Pienso en un colega amigo que hasta el día de hoy cree que todo esto es un invento mío, que no existe el tal Daniil Kharms, que es una excusa para hacer hablar a otro donde hablo yo, y pienso que lleva tanta razón este amigo colega, porque Daniil ya no está. Lo que sí hay es transmisión11, eso que el artista hace con su arte y otro toma y se le hace carne.

Nicolás Cerruti 2012

1 Piénsese en el famoso y descarnado (aunque sirva de carnada) El libro negro del psicoanálisis.

2 Esto es fruto de un trabajo llamado “Lo absurdo y lo contingente”, presentado en una página que quiere pensar el psicoanálisis desde la lógica de lo literario y con el motivo de lo absurdo:

www.daniilkharms.tumblr.com

3 Entre nos, el típico gorro del genial detective nunca existió, más bien lo introdujo uno de los ilustradores de sus libros.
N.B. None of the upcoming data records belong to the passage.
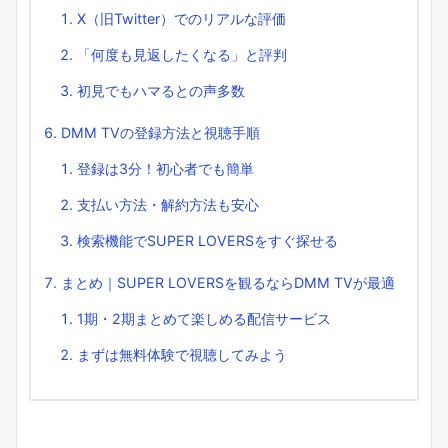
X（旧Twitter）でのリアルな評価
「何度も見返したくなる」と評判
初見でもハマるとの声多数
DMM TVの登録方法と視聴手順
登録は3分！初心者でも簡単
支払い方法・解約方法も安心
検索機能でSUPER LOVERSをすぐ探せる
まとめ｜SUPER LOVERSを観るならDMM TVが最適
1期・2期まとめて楽しめる配信サービス
まずは無料体験で視聴してみよう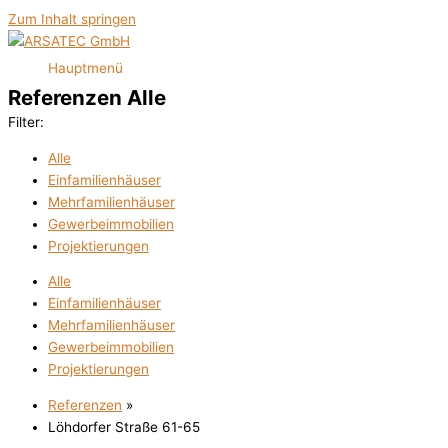
Zum Inhalt springen
Hauptmenü
Referenzen Alle
Filter:
Alle
Einfamilienhäuser
Mehrfamilienhäuser
Gewerbeimmobilien
Projektierungen
Alle
Einfamilienhäuser
Mehrfamilienhäuser
Gewerbeimmobilien
Projektierungen
Referenzen
»
Löhdorfer Straße 61-65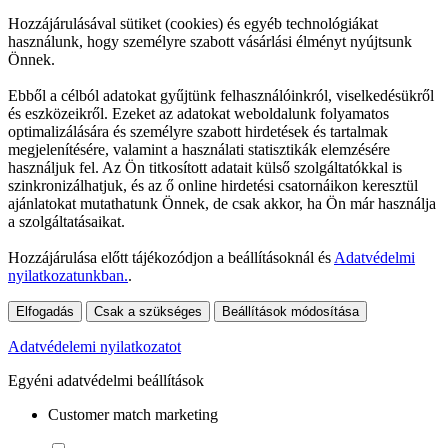
Hozzájárulásával sütiket (cookies) és egyéb technológiákat
használunk, hogy személyre szabott vásárlási élményt nyújtsunk
Önnek.
Ebből a célból adatokat gyűjtünk felhasználóinkról, viselkedésükről
és eszközeikről. Ezeket az adatokat weboldalunk folyamatos
optimalizálására és személyre szabott hirdetések és tartalmak
megjelenítésére, valamint a használati statisztikák elemzésére
használjuk fel. Az Ön titkosított adatait külső szolgáltatókkal is
szinkronizálhatjuk, és az ő online hirdetési csatornáikon keresztül
ajánlatokat mutathatunk Önnek, de csak akkor, ha Ön már használja
a szolgáltatásaikat.
Hozzájárulása előtt tájékozódjon a beállításoknál és
Adatvédelmi
nyilatkozatunkban.
.
Elfogadás
Csak a szükséges
Beállítások módosítása
Adatvédelemi nyilatkozatot
Egyéni adatvédelmi beállítások
Customer match marketing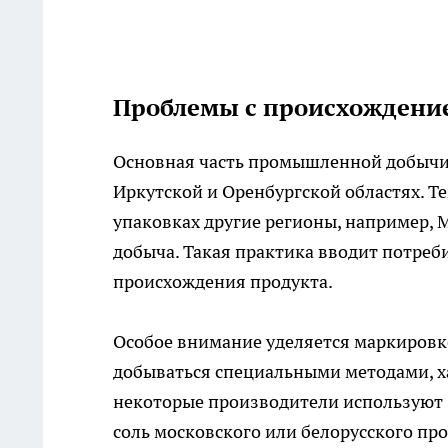
Проблемы с происхождение
Основная часть промышленной добычи с
Иркутской и Оренбургской областях. Т
упаковках другие регионы, например, М
добыча. Такая практика вводит потреб
происхождения продукта.
Особое внимание уделяется маркировке
добываться специальными методами, х
некоторые производители используют 
соль московского или белорусского пр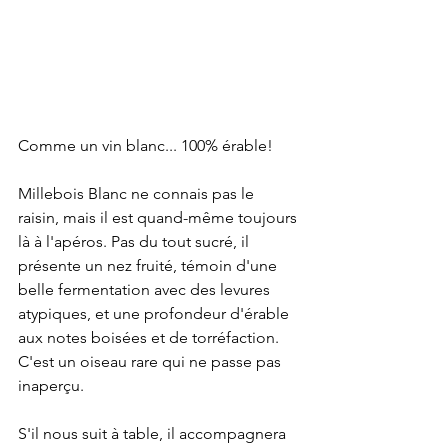
Comme un vin blanc... 100% érable!
Millebois Blanc ne connais pas le 
raisin, mais il est quand-même toujours 
là à l'apéros. Pas du tout sucré, il 
présente un nez fruité, témoin d'une 
belle fermentation avec des levures 
atypiques, et une profondeur d'érable 
aux notes boisées et de torréfaction. 
C'est un oiseau rare qui ne passe pas 
inaperçu.
S'il nous suit à table, il accompagnera 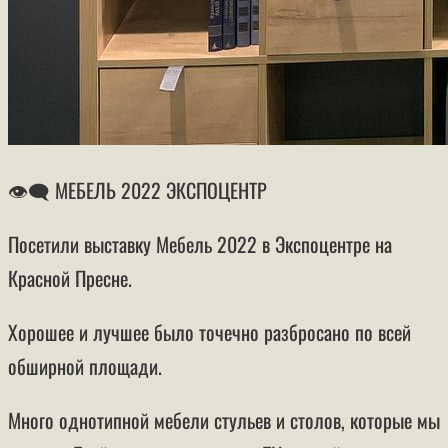
👁‍🗨 МЕБЕЛЬ 2022 ЭКСПОЦЕНТР
Посетили выставку Мебель 2022 в Экспоцентре на
Красной Пресне.
Хорошее и лучшее было точечно разбросано по всей
обширной площади.
Много однотипной мебели стульев и столов, которые мы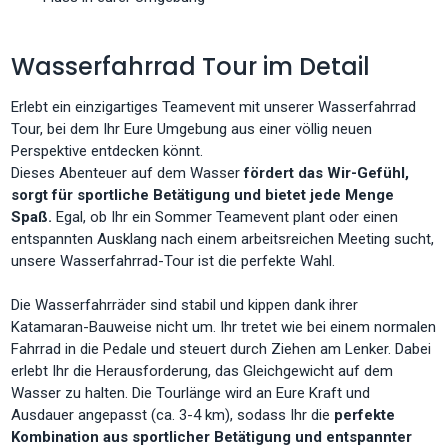
Wasserfahrrad Tour im Detail
Erlebt ein einzigartiges Teamevent mit unserer Wasserfahrrad
Tour, bei dem Ihr Eure Umgebung aus einer völlig neuen
Perspektive entdecken könnt.
Dieses Abenteuer auf dem Wasser
fördert das Wir-Gefühl,
sorgt für sportliche Betätigung und bietet jede Menge
Spaß.
Egal, ob Ihr ein Sommer Teamevent plant oder einen
entspannten Ausklang nach einem arbeitsreichen Meeting sucht,
unsere Wasserfahrrad-Tour ist die perfekte Wahl.
Die Wasserfahrräder sind stabil und kippen dank ihrer
Katamaran-Bauweise nicht um. Ihr tretet wie bei einem normalen
Fahrrad in die Pedale und steuert durch Ziehen am Lenker. Dabei
erlebt Ihr die Herausforderung, das Gleichgewicht auf dem
Wasser zu halten. Die Tourlänge wird an Eure Kraft und
Ausdauer angepasst (ca. 3-4 km), sodass Ihr die
perfekte
Kombination aus sportlicher Betätigung und entspannter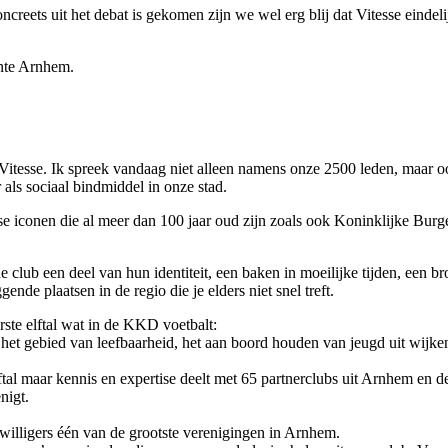
oncreets uit het debat is gekomen zijn we wel erg blij dat Vitesse einde
ente Arnhem.
itesse. Ik spreek vandaag niet alleen namens onze 2500 leden, maar ook
 als sociaal bindmiddel in onze stad.
mse iconen die al meer dan 100 jaar oud zijn zoals ook Koninklijke Burg
club een deel van hun identiteit, een baken in moeilijke tijden, een bron
nde plaatsen in de regio die je elders niet snel treft.
rste elftal wat in de KKD voetbalt:
het gebied van leefbaarheid, het aan boord houden van jeugd uit wijken
ftal maar kennis en expertise deelt met 65 partnerclubs uit Arnhem en de
nigt.
willigers één van de grootste verenigingen in Arnhem.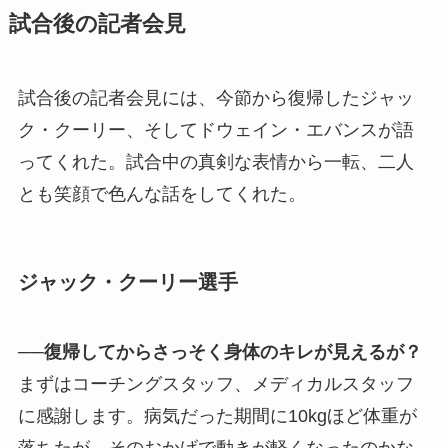
試合後の記者会見
試合後の記者会見には、今節から復帰したジャッ
ク・クーリー、そしてドウェイン・エバンスが語
ってくれた。試合中の真剣な表情から一転、二人
とも笑顔で色んな話をしてくれた。
ジャック・クーリー選手
──復帰してからさっそく身体のキレが見えるが？
まずはコーチングスタッフ、メディカルスタッフ
に感謝します。病気だった期間に10kgほど体重が
落ちたが、そのおかげで動きが軽くなったのかな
Pero todos lo conocemos con ese símbolo, la pipa, y el “elemental, mi querido Watson”, que tampoco pronunció.

4 Pensemos ya en el nombre, Oberiu, si bien responde a las siglas de Asociación por el Arte Real, la “u” final está puesta por puro capricho.

5 Lacan quizás hubiese dicho: “para hacer nada”.

6 Lo llamaba en las cartas a Abraham, “Konrad”.

7 Carl Spitteler.

8 Tanto el poema, como todos los datos de Daniil Kharms, son extraídos del libro Literatura Rusa del Absurdo, un hallazgo literario de George Gibian; del que la biblioteca del Palacio Pizzurno tiene un ejemplar, y las librerías de Buenos Aires cero.

9 A leer como absurdo “no”, expresado en la prohibición.

10 Juan Gelman, “Golems”, Contratapa del Página 12 del 7 de Febrero del 2002.

11 Para este concepto pienso en “Transmisión y Talmud” de Lacan. Gracias Silvia Lef.